_Goal of the exercise_
Extract the opening line of the entries and every line after it, stopping at and including the line that contains "如果设为 false 的话，跨域的网站返回的". Do not include pictures.
== Information supplied
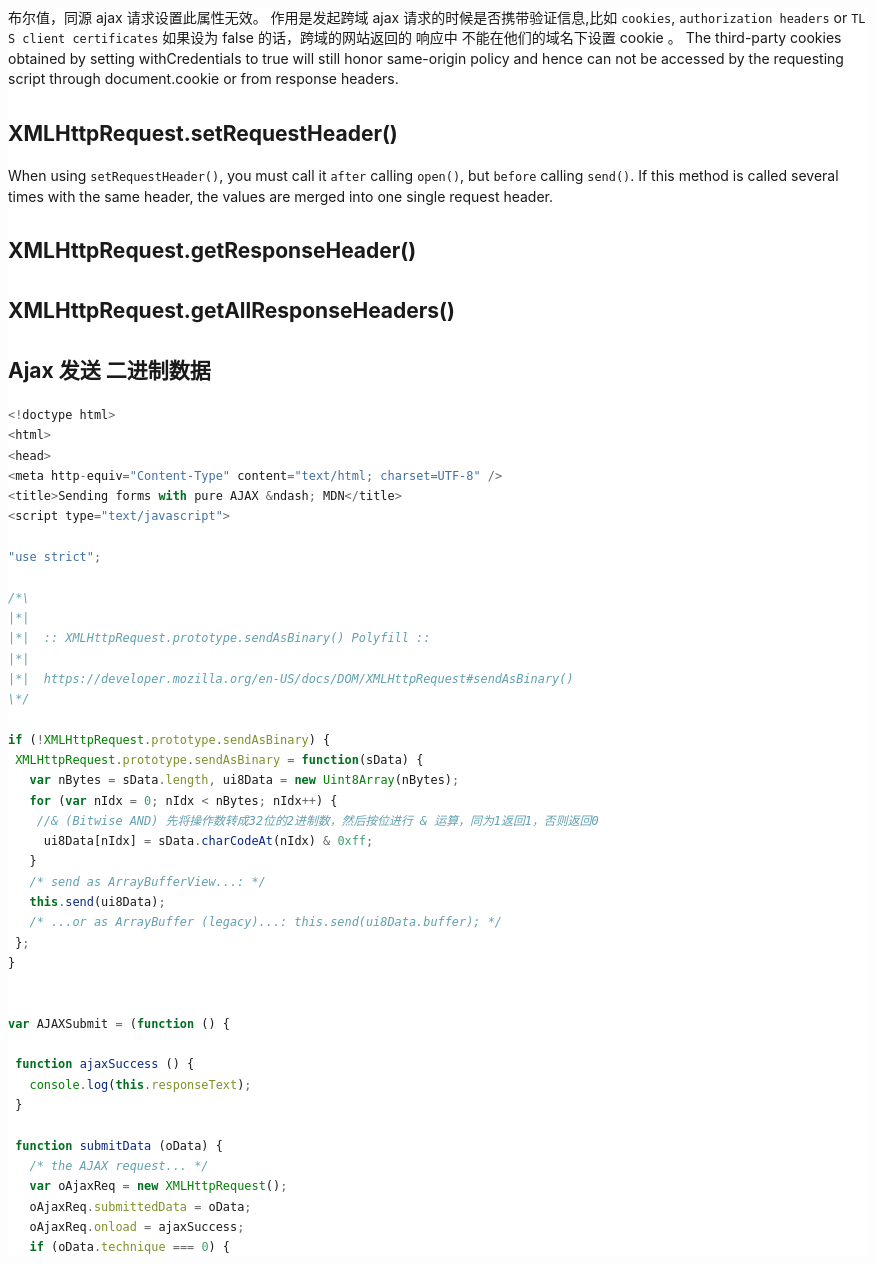 布尔值，同源 ajax 请求设置此属性无效。
作用是发起跨域 ajax 请求的时候是否携带验证信息,比如
`cookies`, `authorization headers` or `TLS client certificates`
如果设为 false 的话，跨域的网站返回的 响应中 不能在他们的域名下设置 cookie 。
The third-party cookies obtained by setting withCredentials to true will still honor same-origin policy and hence can not be accessed by the requesting script through document.cookie or from response headers.

## XMLHttpRequest.setRequestHeader()

When using `setRequestHeader()`, you must call it `after` calling `open()`, but `before` calling `send()`. If this method is called several times with the same header, the values are merged into one single request header.

## XMLHttpRequest.getResponseHeader()

## XMLHttpRequest.getAllResponseHeaders()

## Ajax 发送 二进制数据
```js
<!doctype html>
<html>
<head>
<meta http-equiv="Content-Type" content="text/html; charset=UTF-8" />
<title>Sending forms with pure AJAX &ndash; MDN</title>
<script type="text/javascript">

"use strict";

/*\
|*|
|*|  :: XMLHttpRequest.prototype.sendAsBinary() Polyfill ::
|*|
|*|  https://developer.mozilla.org/en-US/docs/DOM/XMLHttpRequest#sendAsBinary()
\*/

if (!XMLHttpRequest.prototype.sendAsBinary) {
 XMLHttpRequest.prototype.sendAsBinary = function(sData) {
   var nBytes = sData.length, ui8Data = new Uint8Array(nBytes);
   for (var nIdx = 0; nIdx < nBytes; nIdx++) {
    //& (Bitwise AND) 先将操作数转成32位的2进制数，然后按位进行 & 运算，同为1返回1，否则返回0
     ui8Data[nIdx] = sData.charCodeAt(nIdx) & 0xff;
   }
   /* send as ArrayBufferView...: */
   this.send(ui8Data);
   /* ...or as ArrayBuffer (legacy)...: this.send(ui8Data.buffer); */
 };
}


var AJAXSubmit = (function () {

 function ajaxSuccess () {
   console.log(this.responseText);
 }

 function submitData (oData) {
   /* the AJAX request... */
   var oAjaxReq = new XMLHttpRequest();
   oAjaxReq.submittedData = oData;
   oAjaxReq.onload = ajaxSuccess;
   if (oData.technique === 0) {
```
====
_Response for this exercise_
 布尔值，同源 ajax 请求设置此属性无效。
作用是发起跨域 ajax 请求的时候是否携带验证信息,比如
`cookies`, `authorization headers` or `TLS client certificates`
如果设为 false 的话，跨域的网站返回的 响应中 不能在他们的域名下设置 cookie 。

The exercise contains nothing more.